Blood-oil. The currency of their Age.

Graal sat, grimly, thinking about Kradek-ka. The vachine was a genius, no doubt; he had helped usher in the civilisation and society they now enjoyed. However, he was unpredictable, and a little insane. And his daughter was another problem entirely. Graal's face locked. She was yet just another problem he would have to face.

General Graal sighed, and sat staring at the exhaust pipes on one of the Refineries; slowly, the pipes oozed trickles of pulped flesh to the snowy ground. Graal brooded, waiting for his Harvesters to return.

If only all life was as simple as war, he thought.

When the Vampire Warlords return, there will be more war. He smiled at that, and dreamed of his childhood… over distant millennia.

They called him Graverobber, and he lived amidst the towering circle of stones at Le'annath Moorkelth… The Passing Place. The name, and nature, of the stones had long since been lost to the humans who inhabited the land, with their curious ways and basic weaponry. But the Graverobber knew; he had researched, and learned, and been privy to a knowledge older than man or vachine.

He sat, squatting at the centre of the stone circle, watching the snow falling around the outskirts. He loved the winter, the cold, the snow, the ice, the death.

He looked down at himself, analysing his body in wonder. This is what he always did. This is what made him what he was. Narcissistic was not something in the Graverobber's lexicon, but had it been there he would have agreed; for the Graverobber loved himself, or rather, he loved what he had become. What had been made of him, by the Hexel Spiders, over a long, long, long period of time… a journey so long, so arduous, so painful, he no longer remembered the beginning. Now, only now, he knew that he was nearing the end.

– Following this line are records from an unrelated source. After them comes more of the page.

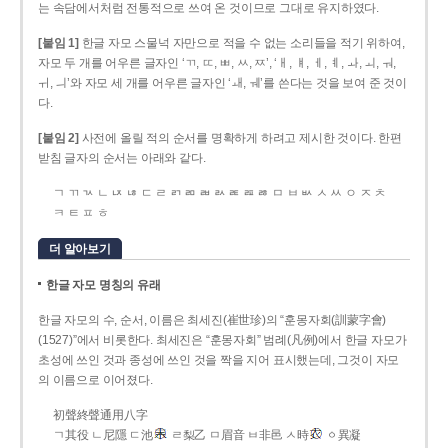
는 속담에서처럼 전통적으로 쓰여 온 것이므로 그대로 유지하였다.
[붙임 1]
한글 자모 스물넉 자만으로 적을 수 없는 소리들을 적기 위하여,
자모 두 개를 어우른 글자인 ‘ㄲ, ㄸ, ㅃ, ㅆ, ㅉ’, ‘ㅐ, ㅒ, ㅔ, ㅖ, ㅘ, ㅚ, ㅝ,
ㅟ, ㅢ’와 자모 세 개를 어우른 글자인 ‘ㅙ, ㅞ’를 쓴다는 것을 보여 준 것이
다.
[붙임 2]
사전에 올릴 적의 순서를 명확하게 하려고 제시한 것이다. 한편
받침 글자의 순서는 아래와 같다.
ㄱ ㄲ ㄳ ㄴ ㄵ ㄶ ㄷ ㄹ ㄺ ㄻ ㄼ ㄽ ㄾ ㄿ ㅀ ㅁ ㅂ ㅄ ㅅ ㅆ ㅇ ㅈ ㅊ
ㅋ ㅌ ㅍ ㅎ
더 알아보기
한글 자모 명칭의 유래
한글 자모의 수, 순서, 이름은 최세진(崔世珍)의 “훈몽자회(訓蒙字會)
(1527)”에서 비롯한다. 최세진은 “훈몽자회” 범례(凡例)에서 한글 자모가
초성에 쓰인 것과 종성에 쓰인 것을 짝을 지어 표시했는데, 그것이 자모
의 이름으로 이어졌다.
初聲終聲通用八字
ㄱ其役 ㄴ尼隱 ㄷ池
ㄹ梨乙 ㅁ眉音 ㅂ非邑 ㅅ時
ㆁ異凝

Jageraw looked down at himself, at his twisted, corrugated body, his skin a shiny, ceramic black like the chitin of the spider, the spider I tell you – can you smell the hemolymph? It flows in my veins and in my blood and he stared down; his limbs thin, painfully thin, so thin you would think they would snap but Jageraw knew they were piledrivers, ten times stronger than human bone and flesh and raw tasty muscle; a hundred times more powerful yes yes. His head, he knew, for he had seen it reflected in puddles of blood, was perfectly round and bald and he had slitted eyes and a face quite feline, like the cats he used to eat, I like those cats, tasty, all mewling and scrabbling with pathetic claws against his ceramic armour until he snapped their little necks and ate them whole, fur, whiskers and all.